#### Source data ####

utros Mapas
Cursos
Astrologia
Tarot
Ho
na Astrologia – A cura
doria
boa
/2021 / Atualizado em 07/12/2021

####
#### Source data ####

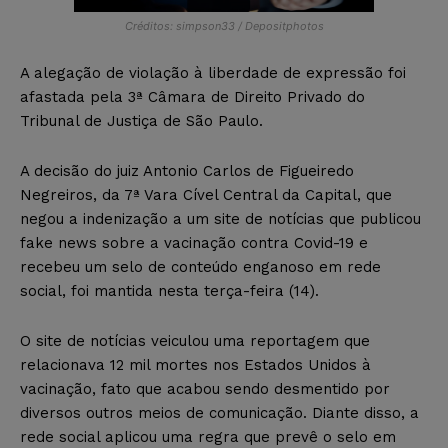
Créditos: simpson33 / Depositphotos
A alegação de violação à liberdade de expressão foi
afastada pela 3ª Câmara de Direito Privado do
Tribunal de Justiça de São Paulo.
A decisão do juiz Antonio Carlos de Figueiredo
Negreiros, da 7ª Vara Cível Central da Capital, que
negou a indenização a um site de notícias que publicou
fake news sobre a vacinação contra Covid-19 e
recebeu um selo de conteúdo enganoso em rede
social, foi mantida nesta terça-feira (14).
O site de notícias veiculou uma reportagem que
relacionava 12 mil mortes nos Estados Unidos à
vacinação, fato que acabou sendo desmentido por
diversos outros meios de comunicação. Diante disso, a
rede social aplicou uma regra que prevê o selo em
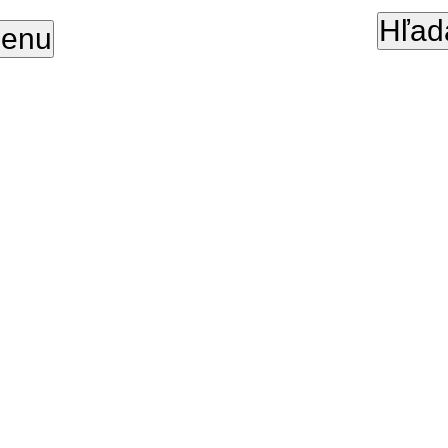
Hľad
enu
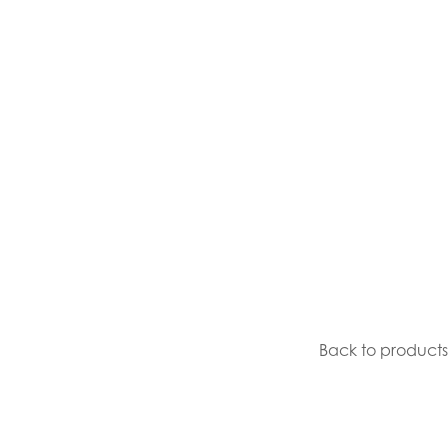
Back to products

####

### How to complete this task:
If a picture sits between the line containing "O site de notícias" and the line containing "Back to products", leave it out, and return the lines of that range above exactly, both ends included.

### Response for this exercise:
O site de notícias veiculou uma reportagem que
relacionava 12 mil mortes nos Estados Unidos à
vacinação, fato que acabou sendo desmentido por
diversos outros meios de comunicação. Diante disso, a
rede social aplicou uma regra que prevê o selo em
Hľad
enu
Back to products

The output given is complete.